VMEs in North Western Pacific as life-supporting resources – challenges and possible science-based approaches to solutions
The essential question regarding the global change research is how to identify, explain and predict the negative changes in the life-supporting marine ecosystems under the natural and anthropogenic influence forcing? The guidelines elaborated by FAO on Deep-sea Fisheries in the High Seas aimed to provide tools and guidance on their application, and to facilitate and encourage the efforts of States and RFMO/As towards sustainable use of marine living resources, prevention of significant adverse impacts on deep-sea VMEs, and protection of marine biodiversity that these ecosystems contain. Developing of life-supporting marine ecosystems along the Asia-Pacific coasts, being of high importance for this densely populated region, requires a synthesis of physical and biological data for the science-based management and socio-ecological policy making. Involvement of countries is needed to unite the experience and knowledge of the marine scientists, management specialists and policy makers to synthesize the existing fragmentary data on the physical environments (water quality, currents, etc) and build the high-resolution observational databases that can contribute to filling data gaps. The following stage is to analyze these data together with the information on the biodiversity and reproductive potential of key groups of marine organisms for scientifically based recognition of the risky changes in the coastal marine ecosystems (for instance, coral reefs) and explain their reasons.
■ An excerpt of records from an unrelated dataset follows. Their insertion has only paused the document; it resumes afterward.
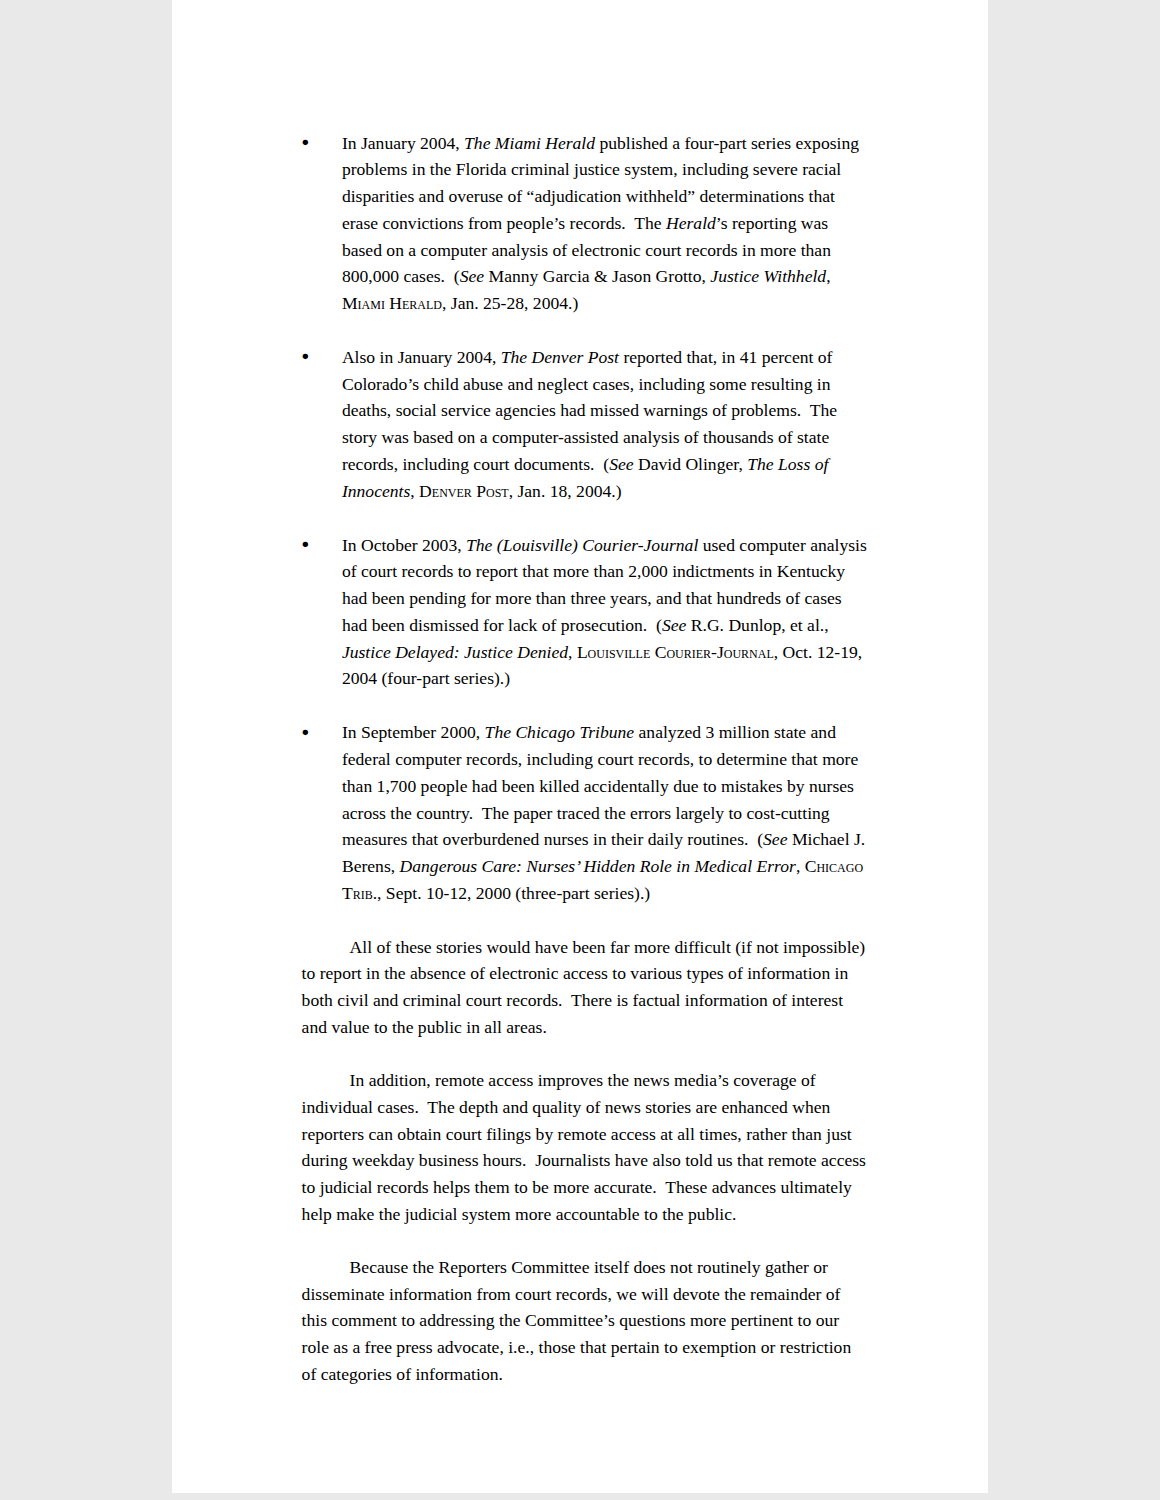In January 2004, The Miami Herald published a four-part series exposing problems in the Florida criminal justice system, including severe racial disparities and overuse of “adjudication withheld” determinations that erase convictions from people’s records. The Herald’s reporting was based on a computer analysis of electronic court records in more than 800,000 cases. (See Manny Garcia & Jason Grotto, Justice Withheld, Miami Herald, Jan. 25-28, 2004.)
Also in January 2004, The Denver Post reported that, in 41 percent of Colorado’s child abuse and neglect cases, including some resulting in deaths, social service agencies had missed warnings of problems. The story was based on a computer-assisted analysis of thousands of state records, including court documents. (See David Olinger, The Loss of Innocents, Denver Post, Jan. 18, 2004.)
In October 2003, The (Louisville) Courier-Journal used computer analysis of court records to report that more than 2,000 indictments in Kentucky had been pending for more than three years, and that hundreds of cases had been dismissed for lack of prosecution. (See R.G. Dunlop, et al., Justice Delayed: Justice Denied, Louisville Courier-Journal, Oct. 12-19, 2004 (four-part series).)
In September 2000, The Chicago Tribune analyzed 3 million state and federal computer records, including court records, to determine that more than 1,700 people had been killed accidentally due to mistakes by nurses across the country. The paper traced the errors largely to cost-cutting measures that overburdened nurses in their daily routines. (See Michael J. Berens, Dangerous Care: Nurses’ Hidden Role in Medical Error, Chicago Trib., Sept. 10-12, 2000 (three-part series).)
All of these stories would have been far more difficult (if not impossible) to report in the absence of electronic access to various types of information in both civil and criminal court records. There is factual information of interest and value to the public in all areas.
In addition, remote access improves the news media’s coverage of individual cases. The depth and quality of news stories are enhanced when reporters can obtain court filings by remote access at all times, rather than just during weekday business hours. Journalists have also told us that remote access to judicial records helps them to be more accurate. These advances ultimately help make the judicial system more accountable to the public.
Because the Reporters Committee itself does not routinely gather or disseminate information from court records, we will devote the remainder of this comment to addressing the Committee’s questions more pertinent to our role as a free press advocate, i.e., those that pertain to exemption or restriction of categories of information.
It allows applying the existing data and expanding our experience to estimate the adaptive capacity and self-restoration potential of VMEs in different NW Pacific areas.
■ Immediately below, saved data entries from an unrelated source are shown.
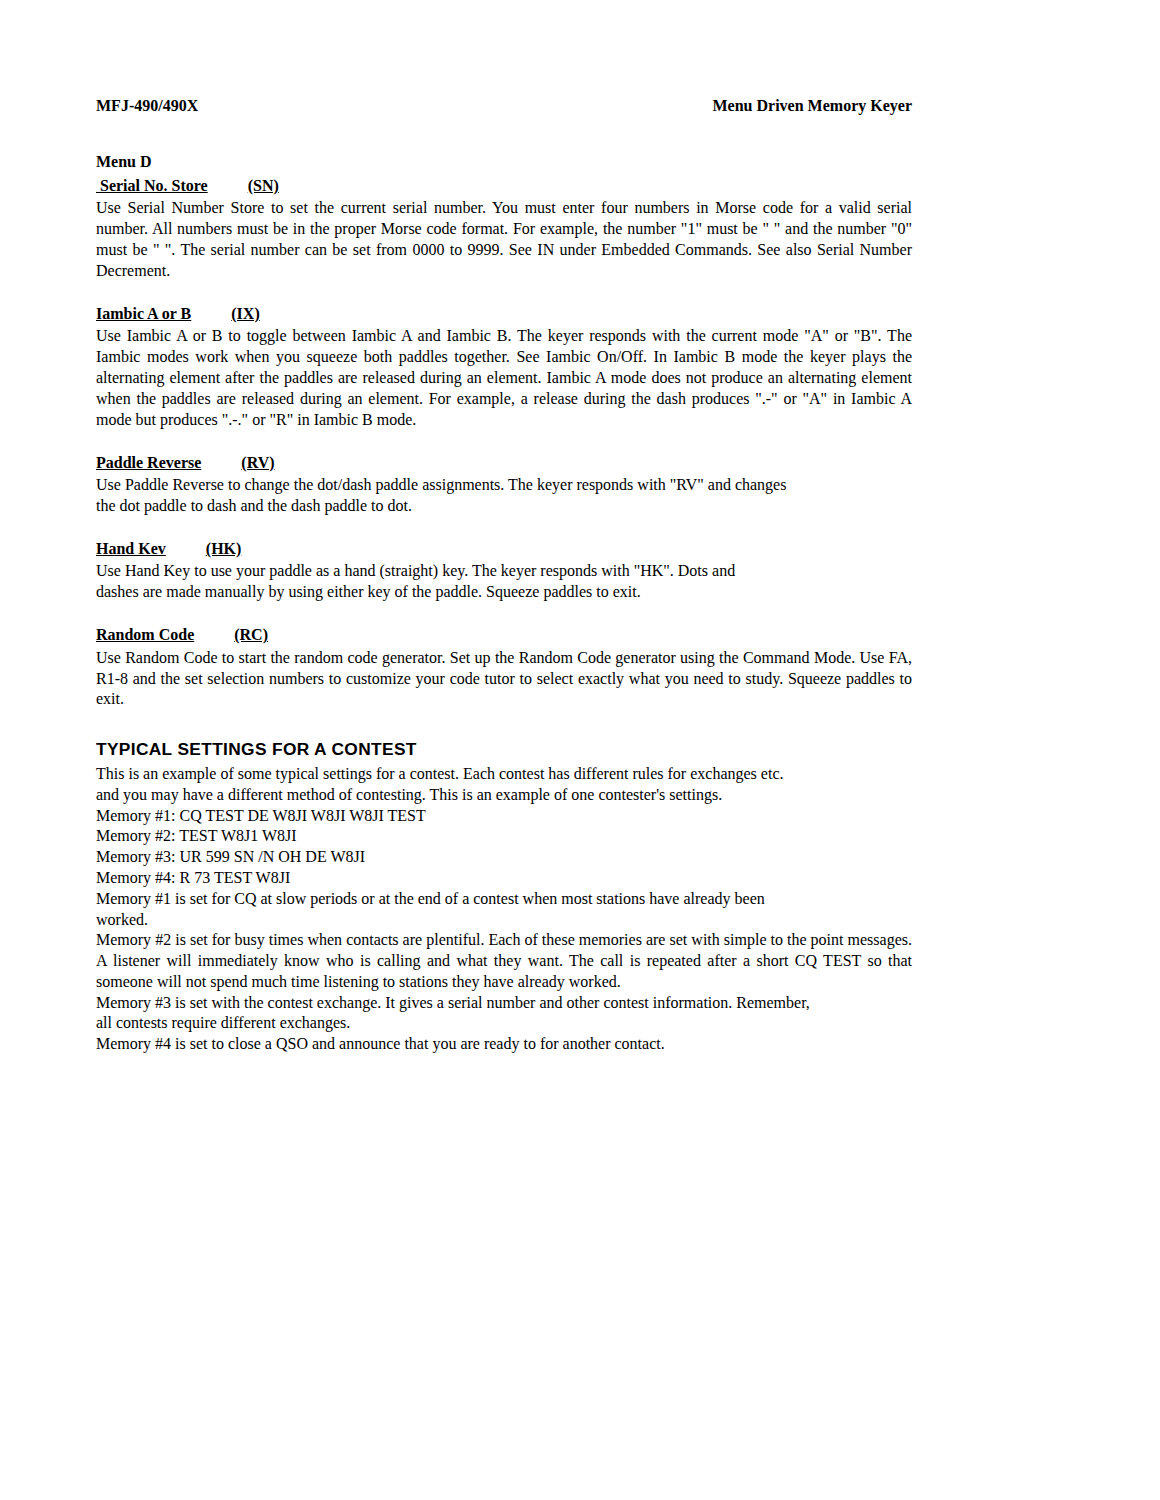MFJ-490/490X
Menu Driven Memory Keyer
Menu D
Serial No. Store(SN)
Use Serial Number Store to set the current serial number. You must enter four numbers in Morse code for a valid serial number. All numbers must be in the proper Morse code format. For example, the number "1" must be " " and the number "0" must be " ". The serial number can be set from 0000 to 9999. See IN under Embedded Commands. See also Serial Number Decrement.
Iambic A or B(IX)
Use Iambic A or B to toggle between Iambic A and Iambic B. The keyer responds with the current mode "A" or "B". The Iambic modes work when you squeeze both paddles together. See Iambic On/Off. In Iambic B mode the keyer plays the alternating element after the paddles are released during an element. Iambic A mode does not produce an alternating element when the paddles are released during an element. For example, a release during the dash produces ".-" or "A" in Iambic A mode but produces ".-." or "R" in Iambic B mode.
Paddle Reverse(RV)
Use Paddle Reverse to change the dot/dash paddle assignments. The keyer responds with "RV" and changes
the dot paddle to dash and the dash paddle to dot.
Hand Kev(HK)
Use Hand Key to use your paddle as a hand (straight) key. The keyer responds with "HK". Dots and
dashes are made manually by using either key of the paddle. Squeeze paddles to exit.
Random Code(RC)
Use Random Code to start the random code generator. Set up the Random Code generator using the Command Mode. Use FA, R1-8 and the set selection numbers to customize your code tutor to select exactly what you need to study. Squeeze paddles to exit.
TYPICAL SETTINGS FOR A CONTEST
This is an example of some typical settings for a contest. Each contest has different rules for exchanges etc.
and you may have a different method of contesting. This is an example of one contester's settings.
Memory #1: CQ TEST DE W8JI W8JI W8JI TEST
Memory #2: TEST W8J1 W8JI
Memory #3: UR 599 SN /N OH DE W8JI
Memory #4: R 73 TEST W8JI
Memory #1 is set for CQ at slow periods or at the end of a contest when most stations have already been
worked.
Memory #2 is set for busy times when contacts are plentiful. Each of these memories are set with simple to the point messages. A listener will immediately know who is calling and what they want. The call is repeated after a short CQ TEST so that someone will not spend much time listening to stations they have already worked.
Memory #3 is set with the contest exchange. It gives a serial number and other contest information. Remember,
all contests require different exchanges.
Memory #4 is set to close a QSO and announce that you are ready to for another contact.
Main points for VMEs survey and research along with Asia-Pacific coasts are the same both in Far East Seas (Russian waters) and in subtropical/tropical areas:
1. How to find VMEs? 2. How to understand the functional structure of VMEs and predict their change in nearest future? 3. How to compare the conservation strategies for VME in shallow waters and deep sea?
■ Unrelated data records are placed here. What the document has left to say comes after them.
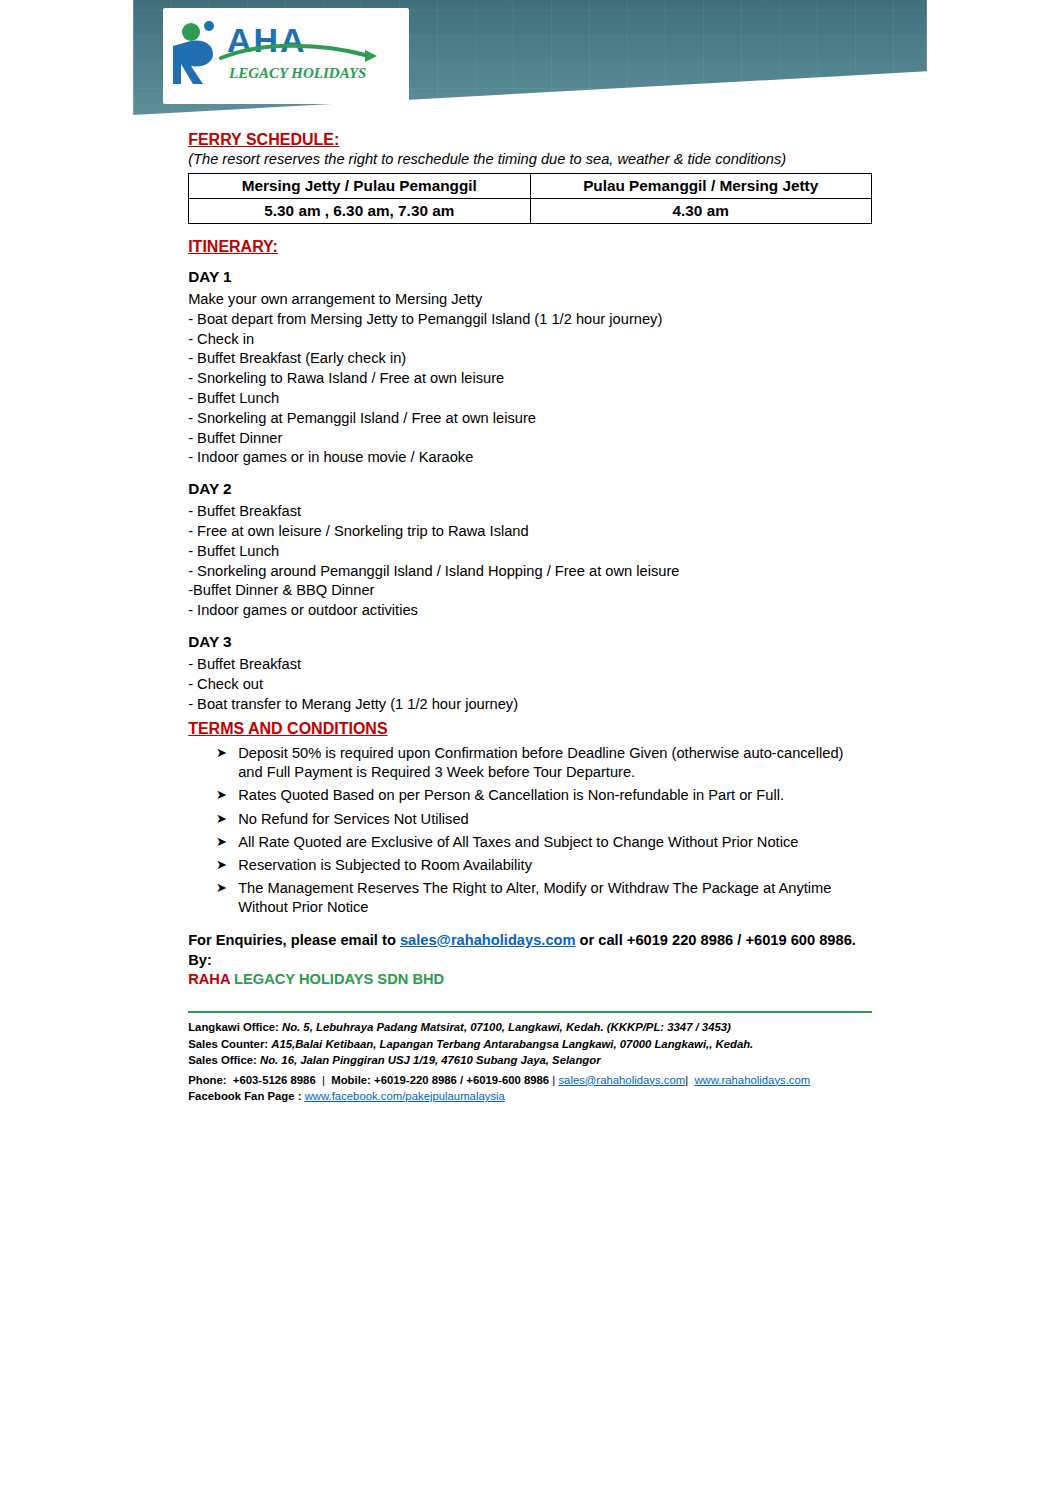AHA LEGACY HOLIDAYS
FERRY SCHEDULE:
(The resort reserves the right to reschedule the timing due to sea, weather & tide conditions)
| Mersing Jetty / Pulau Pemanggil | Pulau Pemanggil / Mersing Jetty |
| 5.30 am , 6.30 am, 7.30 am | 4.30 am |
ITINERARY:
DAY 1
Make your own arrangement to Mersing Jetty
- Boat depart from Mersing Jetty to Pemanggil Island (1 1/2 hour journey)
- Check in
- Buffet Breakfast (Early check in)
- Snorkeling to Rawa Island / Free at own leisure
- Buffet Lunch
- Snorkeling at Pemanggil Island / Free at own leisure
- Buffet Dinner
- Indoor games or in house movie / Karaoke
DAY 2
- Buffet Breakfast
- Free at own leisure / Snorkeling trip to Rawa Island
- Buffet Lunch
- Snorkeling around Pemanggil Island / Island Hopping / Free at own leisure
-Buffet Dinner & BBQ Dinner
- Indoor games or outdoor activities
DAY 3
- Buffet Breakfast
- Check out
- Boat transfer to Merang Jetty (1 1/2 hour journey)
TERMS AND CONDITIONS
Deposit 50% is required upon Confirmation before Deadline Given (otherwise auto-cancelled) and Full Payment is Required 3 Week before Tour Departure.
Rates Quoted Based on per Person & Cancellation is Non-refundable in Part or Full.
No Refund for Services Not Utilised
All Rate Quoted are Exclusive of All Taxes and Subject to Change Without Prior Notice
Reservation is Subjected to Room Availability
The Management Reserves The Right to Alter, Modify or Withdraw The Package at Anytime Without Prior Notice
For Enquiries, please email to sales@rahaholidays.com or call +6019 220 8986 / +6019 600 8986.
By:
RAHA LEGACY HOLIDAYS SDN BHD
Langkawi Office: No. 5, Lebuhraya Padang Matsirat, 07100, Langkawi, Kedah. (KKKP/PL: 3347 / 3453)
Sales Counter: A15,Balai Ketibaan, Lapangan Terbang Antarabangsa Langkawi, 07000 Langkawi,, Kedah.
Sales Office: No. 16, Jalan Pinggiran USJ 1/19, 47610 Subang Jaya, Selangor
Phone: +603-5126 8986 | Mobile: +6019-220 8986 / +6019-600 8986 | sales@rahaholidays.com| www.rahaholidays.com
Facebook Fan Page : www.facebook.com/pakejpulaumalaysia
This crosscutting research includes a range of sciences – from marine physics and chemistry to biodiversity and reproduction of marine organisms – and implies the development of international collaboration for these multidisciplinary assessments in the region. For instance, the study of large-scale dispersal ways of corals, basic substrata-making inhabitants of VMEs, and other key marine organisms in the NW Pacific would be promising under attention of wide spectrum of scientists and practitioners from all the involved countries. That international cooperation also allows the dissemination of science-based policy options for enhancing of the fishing restriction operation both in High Seas and for national strategy development for the rational use of marine living resources.